Segment Open

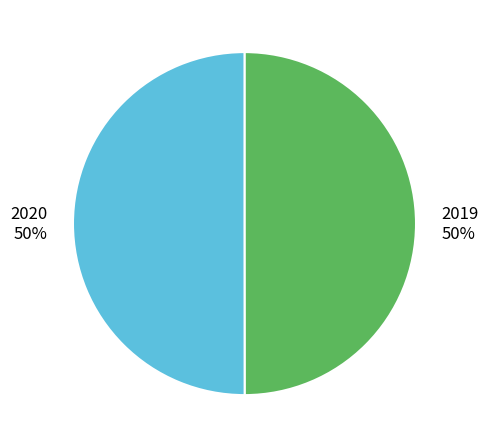

What percentage is the 2020 slice, to the nearest percent?

50%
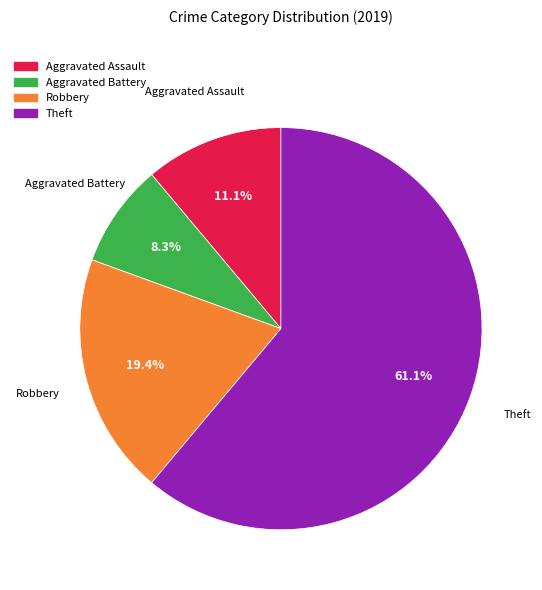

Does any single category account for the majority?

Yes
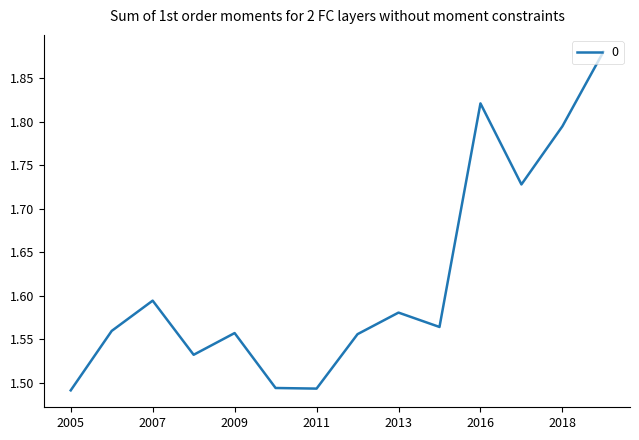

How many values are between 1 and 2?

14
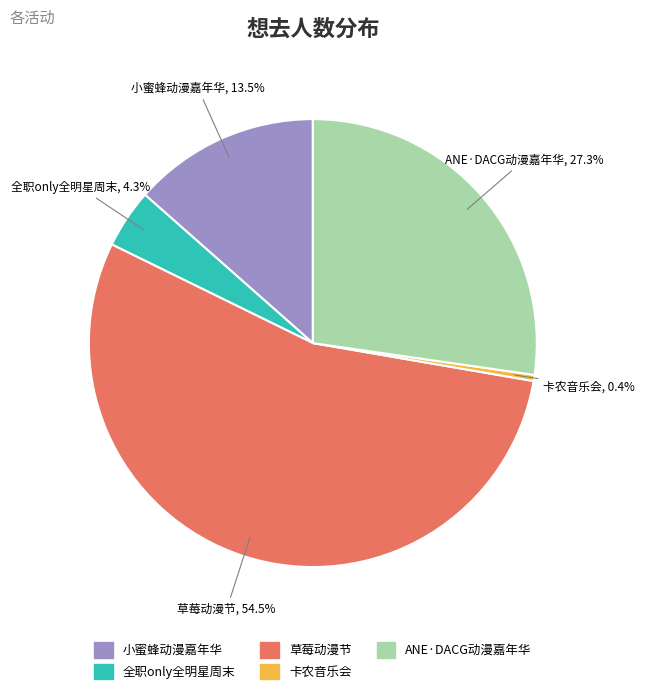

Rank the categories by value from highest to lowest.

草莓动漫节, ANE·DACG动漫嘉年华, 小蜜蜂动漫嘉年华, 全职only全明星周末, 卡农音乐会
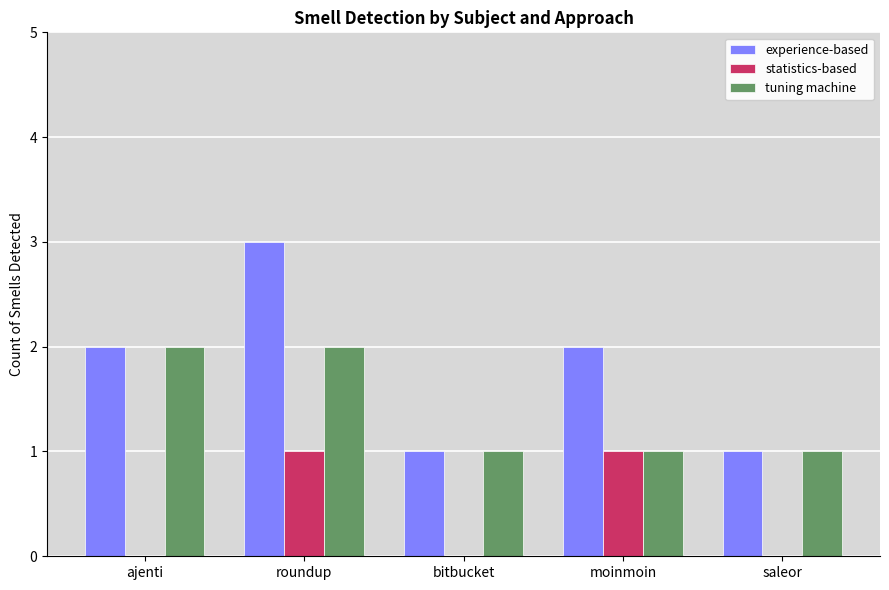

Are the bars horizontal?

No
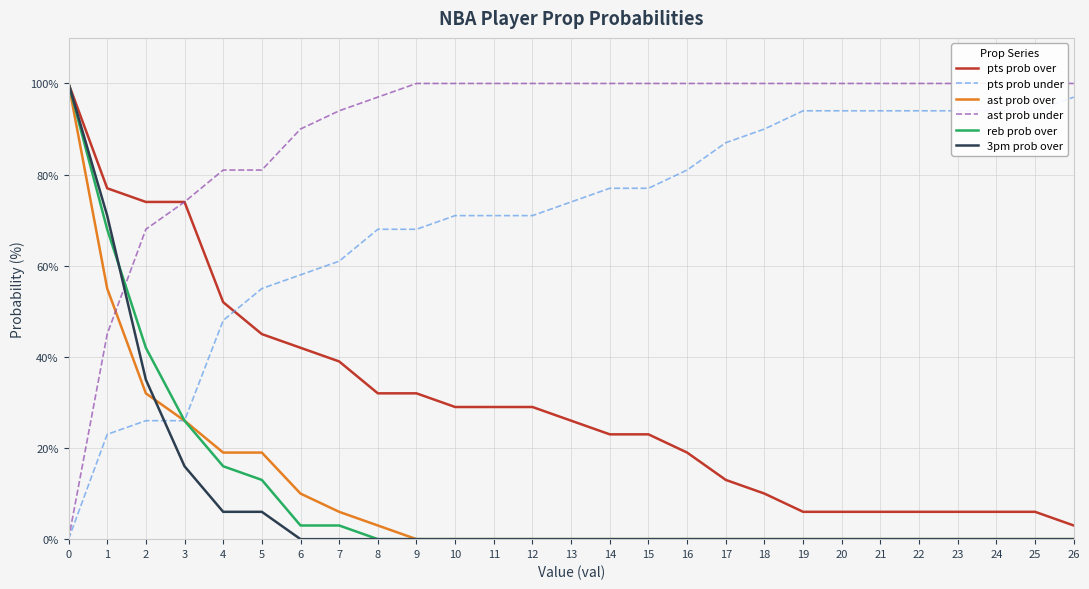

Rank the categories by 3pm prob over value from highest to lowest.

0, 1, 2, 3, 4, 5, 6, 7, 8, 9, 10, 11, 12, 13, 14, 15, 16, 17, 18, 19, 20, 21, 22, 23, 24, 25, 26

Segment Closed

**Instructions for the task**
Format the lines of all the items above as a JSON list of strings, one string per line, with blank lines left out. Leave the pictures out of the list.

**Solution**
[
  "What percentage is the 2020 slice, to the nearest percent?",
  "50%",
  "Does any single category account for the majority?",
  "Yes",
  "How many values are between 1 and 2?",
  "14",
  "Rank the categories by value from highest to lowest.",
  "草莓动漫节, ANE·DACG动漫嘉年华, 小蜜蜂动漫嘉年华, 全职only全明星周末, 卡农音乐会",
  "Are the bars horizontal?",
  "No",
  "Rank the categories by 3pm prob over value from highest to lowest.",
  "0, 1, 2, 3, 4, 5, 6, 7, 8, 9, 10, 11, 12, 13, 14, 15, 16, 17, 18, 19, 20, 21, 22, 23, 24, 25, 26"
]